Motivation is by definition intrinsic. In other words, motivation is an intrinsic mental mechanism, because motivation always comes from the person himself. Intrinsic motivation is therefore a pleonasm. They are external factors that strengthen or weaken
motivation. Learning always needs motivation, but external factors determine the degree of motivation.
Whether it's the just-survived encounter with a cave bear or the great story of the history teacher or the razor-sharp criticism of the English teacher or even the ideal for which you want to give your life; they are external factors that trigger the mental process of motivation.
Adolescents can get into a 'flow' for a subject that touches their heart and know a lot about it in the shortest possible time. The 'flow' itself can be the reward here, but also the appreciation, recognition or admiration of others.
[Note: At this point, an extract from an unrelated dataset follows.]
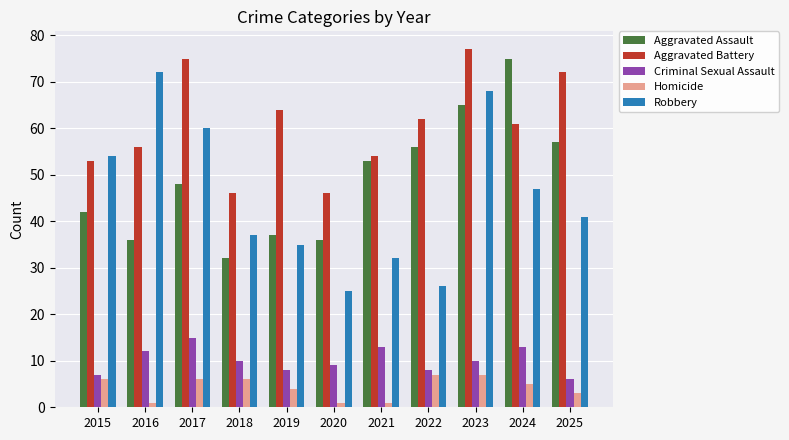

True or false: Aggravated Assault has a value of 53 at 2021.

True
A powerful motivating factor is the 'eureka moment'. Suddenly someone sees the solution to a certain problem. The brain reacts very positively to this. Learning would benefit from consciously incorporating elements into the curriculum that give students the opportunity to experience such moments. This can be done at different levels and it should be done as early as possible in education. 'Eureka moments' are addictive. Once a person has experienced it, it strengthens the motivation to get that feeling again.
Adolescents are extra sensitive to these kinds of factors, but the disappointment when it doesn't work out is all the greater. Adolescents must learn to deal with disappointments. For this they need not only help but also guidance from adults.